# Nitrate level HIGH



## Antiquefloorman (Nov 8, 2011)

Hello everybody,
Got a 55 gal high tech, 3.9 WPG, ph 6.5, MTS capped with Eco complete, Modified EI dosing. My nitrate level consistently stays at 20-25 ppm even after weekly wc. I just started modifying my dosing to 1/2 of the recommended levels each day instead ie.. Half of iron and traces at night and half of phosphates in the morning and not dosing the nitrate at all. I have no bio load to speak of, two corys. Where are these nitrates coming from. I use RO/DI and there are no nitrates in it. I am using an FX-5 with matrix and sponges. Can someone help. I was under the impression that the optimum nitrate level is 15 ppm. Any recommendations would be helpful.
Thanks,
Tim


----------



## niko (Jan 28, 2004)

The optimum Nitrate level is not 15 ppm. There is a story behind that but I don't want to get into the stinky details of why here in the US most people dump fertilizers in the water but ignore what their god Amano does. Which is nothing new either - it is borrowed practices from old times.

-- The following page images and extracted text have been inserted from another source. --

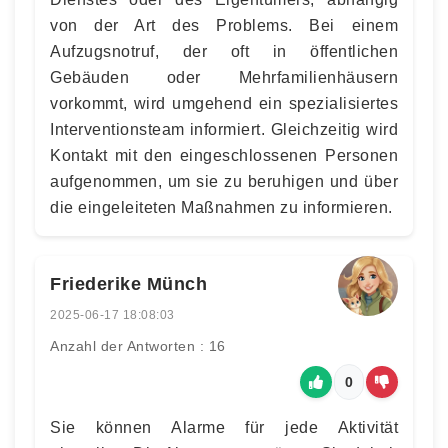
von der Art des Problems. Bei einem
Aufzugsnotruf, der oft in öffentlichen
Gebäuden oder Mehrfamilienhäusern
vorkommt, wird umgehend ein spezialisiertes
Interventionsteam informiert. Gleichzeitig wird
Kontakt mit den eingeschlossenen Personen
aufgenommen, um sie zu beruhigen und über
die eingeleiteten Maßnahmen zu informieren.
Friederike Münch
2025-06-17 18:08:03
Anzahl der Antworten : 16
0
Sie können Alarme für jede Aktivität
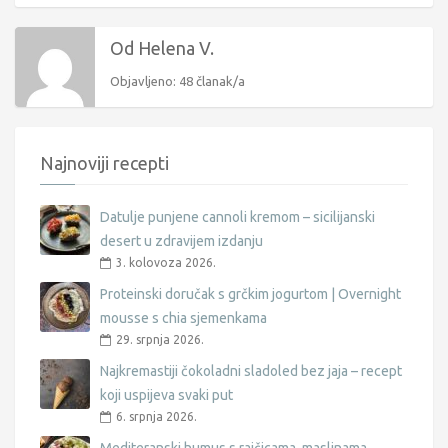
Od Helena V.
Objavljeno: 48 članak/a
Najnoviji recepti
Datulje punjene cannoli kremom – sicilijanski
desert u zdravijem izdanju
3. kolovoza 2026.
Proteinski doručak s grčkim jogurtom | Overnight
mousse s chia sjemenkama
29. srpnja 2026.
Najkremastiji čokoladni sladoled bez jaja – recept
koji uspijeva svaki put
6. srpnja 2026.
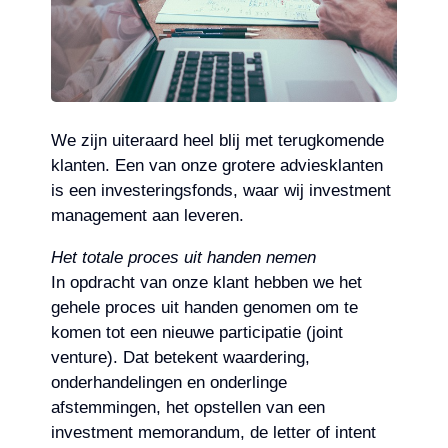
We zijn uiteraard heel blij met terugkomende
klanten. Een van onze grotere adviesklanten
is een investeringsfonds, waar wij investment
management aan leveren.
Het totale proces uit handen nemen
In opdracht van onze klant hebben we het
gehele proces uit handen genomen om te
komen tot een nieuwe participatie (joint
venture). Dat betekent waardering,
onderhandelingen en onderlinge
afstemmingen, het opstellen van een
investment memorandum, de letter of intent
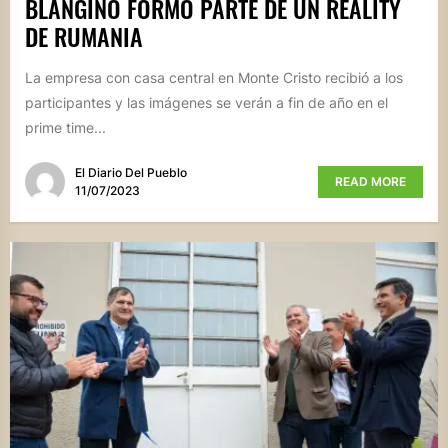
BLANGINO FORMÓ PARTE DE UN REALITY
DE RUMANIA
La empresa con casa central en Monte Cristo recibió a los
participantes y las imágenes se verán a fin de año en el
prime time...
El Diario Del Pueblo
READ MORE
11/07/2023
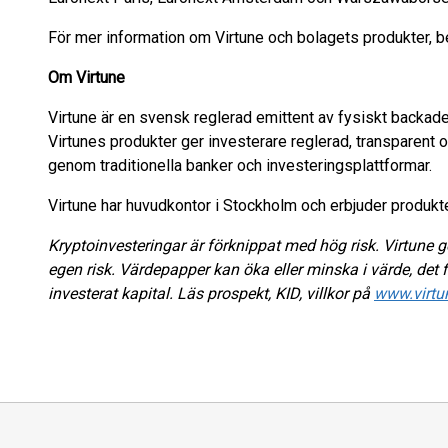
För mer information om Virtune och bolagets produkter, 
Om Virtune
Virtune är en svensk reglerad emittent av fysiskt backad
Virtunes produkter ger investerare reglerad, transparent 
genom traditionella banker och investeringsplattformar.
Virtune har huvudkontor i Stockholm och erbjuder produkter
Kryptoinvesteringar är förknippat med hög risk. Virtune ge
egen risk. Värdepapper kan öka eller minska i värde, det f
investerat kapital. Läs prospekt, KID, villkor på
www.virtu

Bottom line is - if your water contains any measurable fertilizers it is you that maintains the tank clean. As soon as you go on a vacation or stop maintaining the tank it deteriorates badly. What you have is an instable system.

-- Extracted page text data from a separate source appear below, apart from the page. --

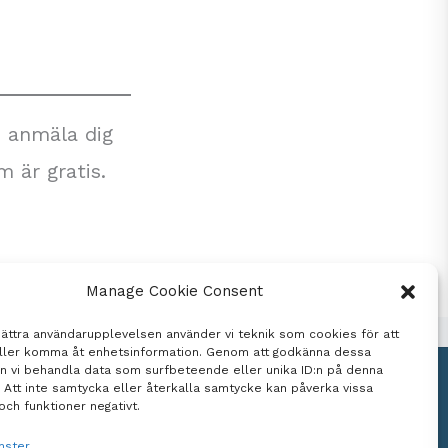
h anmäla dig
m är gratis.
Manage Cookie Consent
bättra användarupplevelsen använder vi teknik som cookies för att
eller komma åt enhetsinformation. Genom att godkänna dessa
an vi behandla data som surfbeteende eller unika ID:n på denna
 Att inte samtycka eller återkalla samtycke kan påverka vissa
iskrivning
och funktioner negativt.
nster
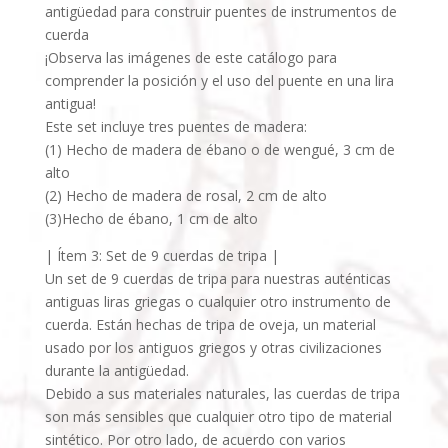
antigüedad para construir puentes de instrumentos de
cuerda
¡Observa las imágenes de este catálogo para
comprender la posición y el uso del puente en una lira
antigua!
Este set incluye tres puentes de madera:
(1) Hecho de madera de ébano o de wengué, 3 cm de
alto
(2) Hecho de madera de rosal, 2 cm de alto
(3)Hecho de ébano, 1 cm de alto
| Ítem 3: Set de 9 cuerdas de tripa |
Un set de 9 cuerdas de tripa para nuestras auténticas
antiguas liras griegas o cualquier otro instrumento de
cuerda. Están hechas de tripa de oveja, un material
usado por los antiguos griegos y otras civilizaciones
durante la antigüedad.
Debido a sus materiales naturales, las cuerdas de tripa
son más sensibles que cualquier otro tipo de material
sintético. Por otro lado, de acuerdo con varios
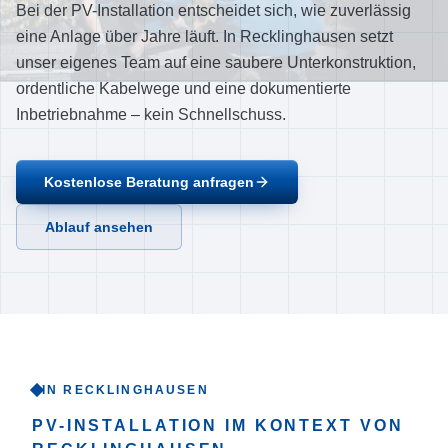
Bei der PV-Installation entscheidet sich, wie zuverlässig
Ablauf
eine Anlage über Jahre läuft. In Recklinghausen setzt
Referenzen
unser eigenes Team auf eine saubere Unterkonstruktion,
Über uns
ordentliche Kabelwege und eine dokumentierte
Inbetriebnahme – kein Schnellschuss.
Einzugsgebiet
FAQ
Kostenlose Beratung anfragen
Empfehlungen
Ablauf ansehen
Kontakt
Jetzt anrufen
IN RECKLINGHAUSEN
PV-INSTALLATION
IM KONTEXT VON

In this system there are substances that can absorb or release nutrients whenever they feel like. Your filter may sound like the best thing since sliced bread but it ain't. No filter on the market is good. Once again - look at what Amano does for filtration and start from there. Your big filter has a single good thing about it - it has a so-so big housing. So don't trash it just yet.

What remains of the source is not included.